WORK TO COMPLETE:
Out of the material that follows, write out exactly the lines from the line with "dispositivos móviles y" to the line with "deben permitir una", both ends included, and no others.
########
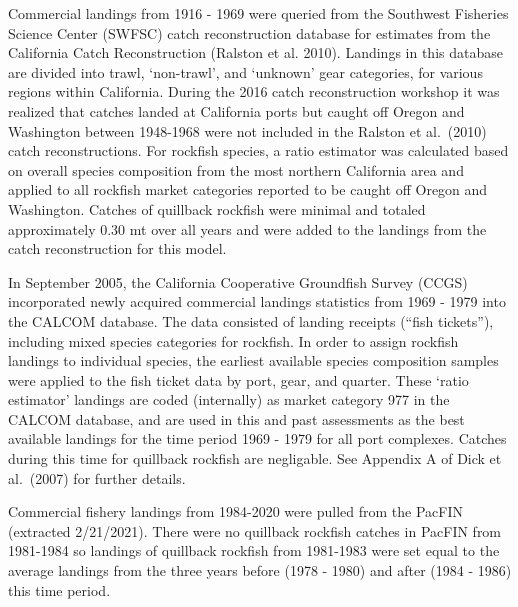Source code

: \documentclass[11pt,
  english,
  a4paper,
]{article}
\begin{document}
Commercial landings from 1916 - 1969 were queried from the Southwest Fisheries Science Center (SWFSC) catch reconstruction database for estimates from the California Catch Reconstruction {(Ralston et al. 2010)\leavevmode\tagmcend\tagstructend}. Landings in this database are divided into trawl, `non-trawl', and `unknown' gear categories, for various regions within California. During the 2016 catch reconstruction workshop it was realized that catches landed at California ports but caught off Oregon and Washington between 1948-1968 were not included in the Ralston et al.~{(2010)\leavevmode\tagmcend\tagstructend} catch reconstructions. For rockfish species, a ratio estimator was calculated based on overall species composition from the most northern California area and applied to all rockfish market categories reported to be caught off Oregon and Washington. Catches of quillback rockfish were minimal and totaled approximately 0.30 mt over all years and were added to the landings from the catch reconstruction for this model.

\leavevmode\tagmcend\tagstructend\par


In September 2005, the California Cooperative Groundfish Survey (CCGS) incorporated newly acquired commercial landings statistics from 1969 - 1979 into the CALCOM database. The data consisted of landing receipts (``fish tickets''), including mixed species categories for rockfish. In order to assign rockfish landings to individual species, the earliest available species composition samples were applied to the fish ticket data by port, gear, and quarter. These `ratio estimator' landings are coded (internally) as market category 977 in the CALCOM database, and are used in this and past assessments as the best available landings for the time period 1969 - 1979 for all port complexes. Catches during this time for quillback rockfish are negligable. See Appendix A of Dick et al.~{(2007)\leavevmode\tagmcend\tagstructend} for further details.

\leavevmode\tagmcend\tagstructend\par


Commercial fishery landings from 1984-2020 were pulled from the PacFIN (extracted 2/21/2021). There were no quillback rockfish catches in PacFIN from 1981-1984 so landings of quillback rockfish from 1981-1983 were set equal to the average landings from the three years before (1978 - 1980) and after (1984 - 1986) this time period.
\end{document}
########
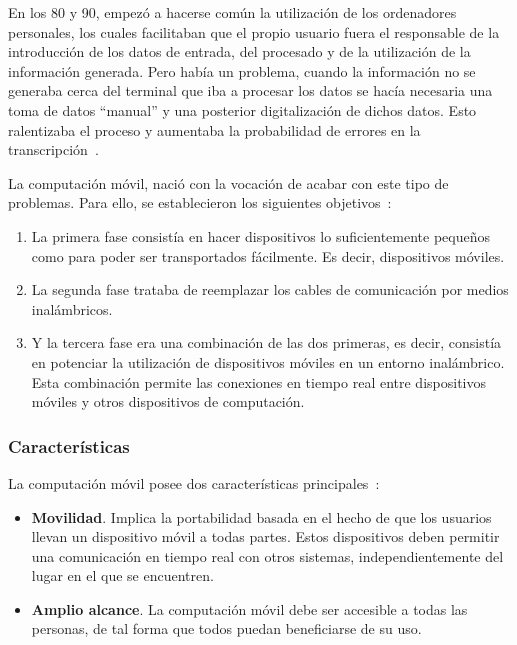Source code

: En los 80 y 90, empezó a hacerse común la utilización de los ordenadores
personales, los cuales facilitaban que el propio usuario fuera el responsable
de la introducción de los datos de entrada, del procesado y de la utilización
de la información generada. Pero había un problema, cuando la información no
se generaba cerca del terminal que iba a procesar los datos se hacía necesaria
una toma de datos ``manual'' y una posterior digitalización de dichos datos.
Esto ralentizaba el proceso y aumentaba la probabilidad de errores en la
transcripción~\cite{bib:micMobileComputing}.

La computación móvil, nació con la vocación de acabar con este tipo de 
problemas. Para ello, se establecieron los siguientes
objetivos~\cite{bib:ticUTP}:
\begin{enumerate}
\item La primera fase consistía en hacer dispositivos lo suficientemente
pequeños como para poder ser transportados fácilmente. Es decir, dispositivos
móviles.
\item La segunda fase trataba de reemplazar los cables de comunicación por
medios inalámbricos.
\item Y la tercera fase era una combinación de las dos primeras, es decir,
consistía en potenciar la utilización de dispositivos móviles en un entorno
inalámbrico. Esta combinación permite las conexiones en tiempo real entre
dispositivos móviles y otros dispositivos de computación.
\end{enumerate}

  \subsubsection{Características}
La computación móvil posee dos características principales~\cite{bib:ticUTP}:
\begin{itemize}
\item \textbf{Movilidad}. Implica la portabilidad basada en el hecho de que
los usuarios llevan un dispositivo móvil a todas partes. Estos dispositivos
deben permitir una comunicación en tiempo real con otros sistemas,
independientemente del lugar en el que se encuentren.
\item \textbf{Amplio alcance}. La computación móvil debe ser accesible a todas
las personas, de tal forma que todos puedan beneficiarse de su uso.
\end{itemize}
########
REPLY:
dispositivos móviles y otros dispositivos de computación.
\end{enumerate}

  \subsubsection{Características}
La computación móvil posee dos características principales~\cite{bib:ticUTP}:
\begin{itemize}
\item \textbf{Movilidad}. Implica la portabilidad basada en el hecho de que
los usuarios llevan un dispositivo móvil a todas partes. Estos dispositivos
deben permitir una comunicación en tiempo real con otros sistemas,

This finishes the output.